Q: What are the future research directions?

A: Some potential future research directions include investigating the effect of other factors on audit delay, such as business complexity and banking regulation, conducting a study with a longer period and a larger sample, and investigating the effect of audit delay on financial performance and investor confidence.

Q: What are the implications of this study for the auditing profession?

A: The results of this study have implications for the auditing profession, including the need for auditors to consider the size of the company and audit opinion when conducting the audit. The study also highlights the importance of auditor's reputation in affecting investor perception, but not significantly affecting the audit settlement time.

Q: What are the implications of this study for company management?

A: The results of this study have implications for company management, including the need to consider the size of the company and audit opinion when planning the audit process. The study also highlights the importance of ensuring the completion of the audit on time to avoid audit delays.

Q: What are the implications of this study for investors?

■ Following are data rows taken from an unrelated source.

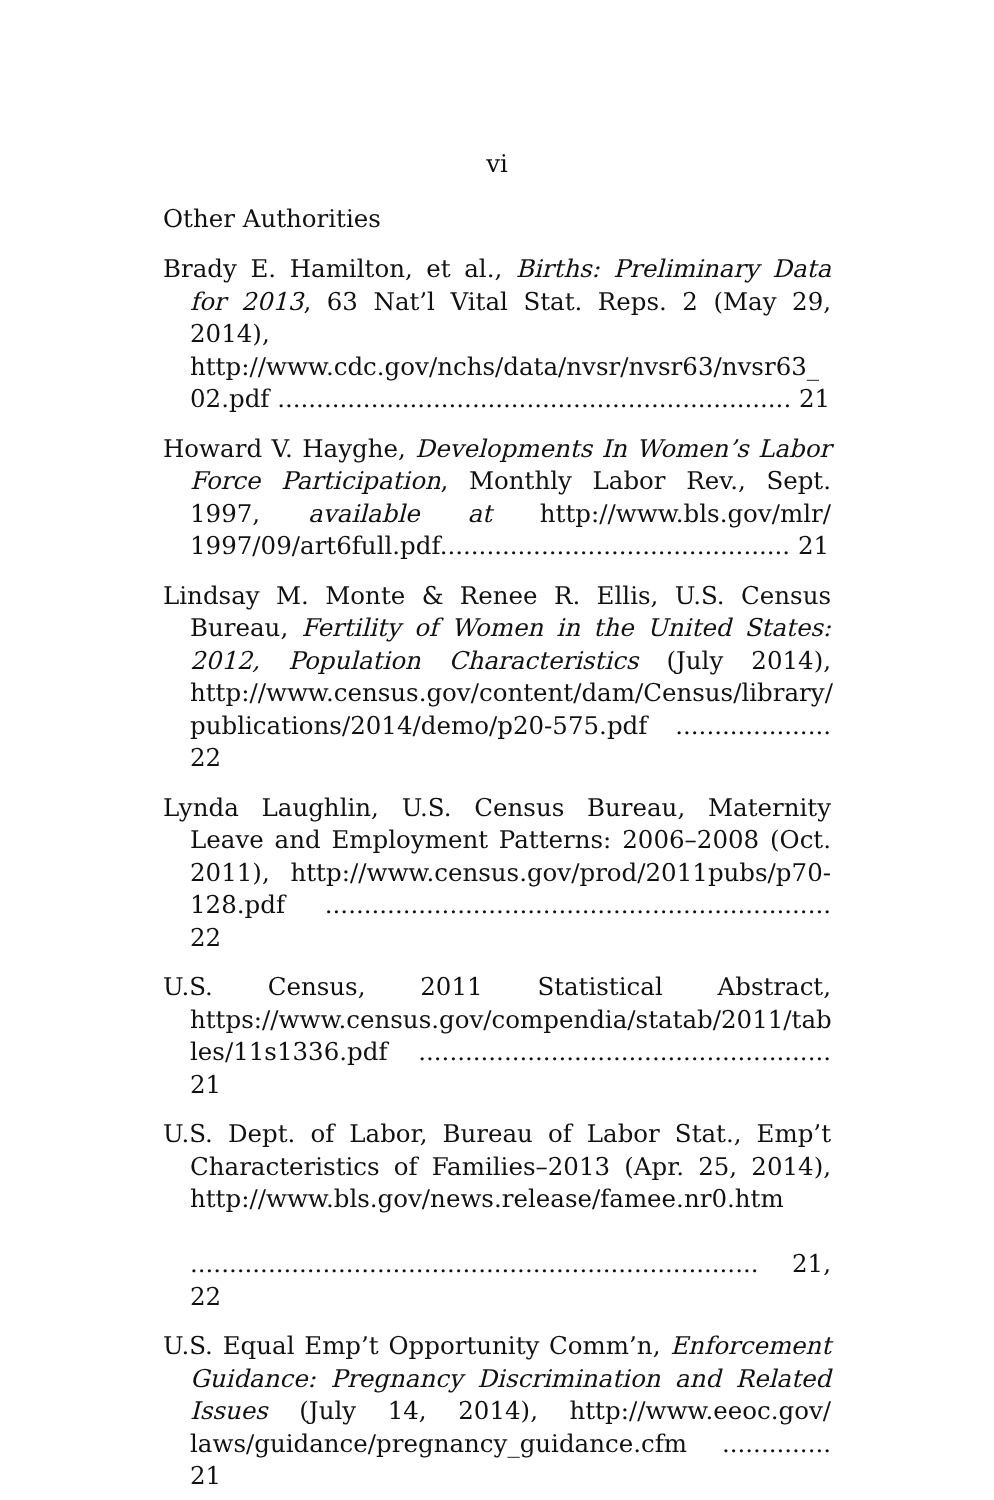vi
Other Authorities
Brady E. Hamilton, et al., Births: Preliminary Data for 2013, 63 Nat’l Vital Stat. Reps. 2 (May 29, 2014), http://www.cdc.gov/nchs/data/nvsr/nvsr63/nvsr63_ 02.pdf .................................................................. 21
Howard V. Hayghe, Developments In Women’s Labor Force Participation, Monthly Labor Rev., Sept. 1997, available at http://www.bls.gov/mlr/ 1997/09/art6full.pdf............................................. 21
Lindsay M. Monte & Renee R. Ellis, U.S. Census Bureau, Fertility of Women in the United States: 2012, Population Characteristics (July 2014), http://www.census.gov/content/dam/Census/library/ publications/2014/demo/p20-575.pdf .................... 22
Lynda Laughlin, U.S. Census Bureau, Maternity Leave and Employment Patterns: 2006–2008 (Oct. 2011), http://www.census.gov/prod/2011pubs/p70-128.pdf ................................................................. 22
U.S. Census, 2011 Statistical Abstract, https://www.census.gov/compendia/statab/2011/tab les/11s1336.pdf ..................................................... 21
U.S. Dept. of Labor, Bureau of Labor Stat., Emp’t Characteristics of Families–2013 (Apr. 25, 2014), http://www.bls.gov/news.release/famee.nr0.htm
......................................................................... 21, 22
U.S. Equal Emp’t Opportunity Comm’n, Enforcement Guidance: Pregnancy Discrimination and Related Issues (July 14, 2014), http://www.eeoc.gov/ laws/guidance/pregnancy_guidance.cfm .............. 21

A: The results of this study have implications for investors, including the need to assess the risk of audit delays and make more appropriate investment decisions. The study also highlights the importance of considering the size of the company and audit opinion when making investment decisions.

Q: What are the implications of this study for the Indonesia Stock Exchange?

A: The results of this study have implications for the Indonesia Stock Exchange, including the need to consider the size of the company and audit opinion when listing companies on the exchange. The study also highlights the importance of ensuring the completion of the audit on time to avoid audit delays.

Note: The above article is a Q&A article that answers common questions about the effect of company size, profitability, audit opinion, and auditor's reputation on audit delay in banking companies listed on the Indonesia Stock Exchange. The article is divided into sections, with headings and subheadings to make it easier to read and understand.